Les passages aux urgences et les hospitalisations pour bronchiolite ont rebondi en France, »à des niveaux très élevés», après un décalage lié aux vacances scolaires de la Toussaint, ont constaté mercredi les autorités sanitaires, sur fond de crise persistante dans les hôpitaux.

Pour la troisième semaine consécutive, les hospitalisations pour bronchiolite représentent « la moitié des hospitalisations suite à un passage aux urgences chez les enfants de moins de deux ans», a souligné l’agence sanitaire dans son rapport hebdomadaire. Au total, 6 882 enfants de moins de deux ans se sont rendus aux urgences pour une bronchiolite en France métropolitaine durant la semaine du 14 au 20 novembre, soit un bond de 24 % par rapport à la semaine précédente. Quelque 2 552 enfants ont finalement été hospitalisés.

Un record « depuis plus de 10 ans »

L’intensité de l’épidémie est plus marquée en France métropolitaine et en Guadeloupe, selon Santé publique France. Il y a deux semaines, l’agence a signalé des visites aux urgences et des hospitalisations à des niveaux record.depuis plus de 10 ans« .

Courante et très contagieuse, la bronchiolite provoque chez les bébés une toux et une respiration laborieuse, rapide et sifflante. Si elle est pénible pour les jeunes parents, elle est la plupart du temps bénigne. Dans certains cas, cela peut nécessiter une visite aux urgences, voire une hospitalisation.

Cette épidémie a frappé les urgences pédiatriques plongées dans une crise liée à des conditions de travail insatisfaisantes et à un manque de personnel. Avec cette épidémie précoce et intense, le «les pratiques pédiatriques sont également en situation de saturation», alerte Brigitte Virey, présidente du Syndicat national des pédiatres français, la semaine dernière dans le journal Le Monde.

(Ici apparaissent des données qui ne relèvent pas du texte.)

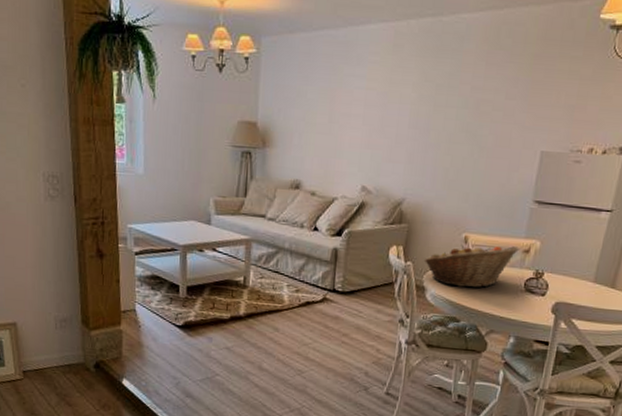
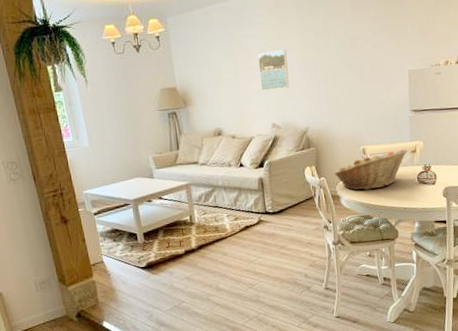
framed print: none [356,98,396,147] -> present [258,48,290,91]

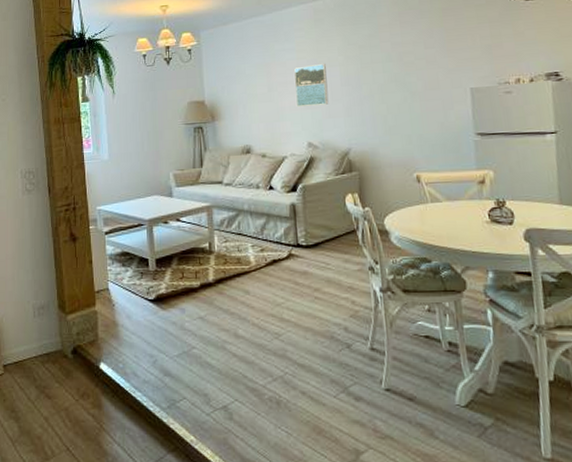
fruit basket: present [334,149,407,190] -> none [381,179,474,226]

Sous pression, le ministre de la Santé François Braun a déclenché il y a quinze jours, indique l’ORSAN, un plan national d’urgence, prévu pour les situations sanitaires exceptionnelles, afin de «renforcer encore les moyens des ARS (Agences Régionales de Santé) et permettre à l’ensemble de l’hôpital de se concentrer aujourd’hui sur ce problème particulièrement aigu« . Il avait annoncé auparavant de nouvelles mesures, notamment pour les services pédiatriques, pour un montant total d’environ 400 millions d’euros.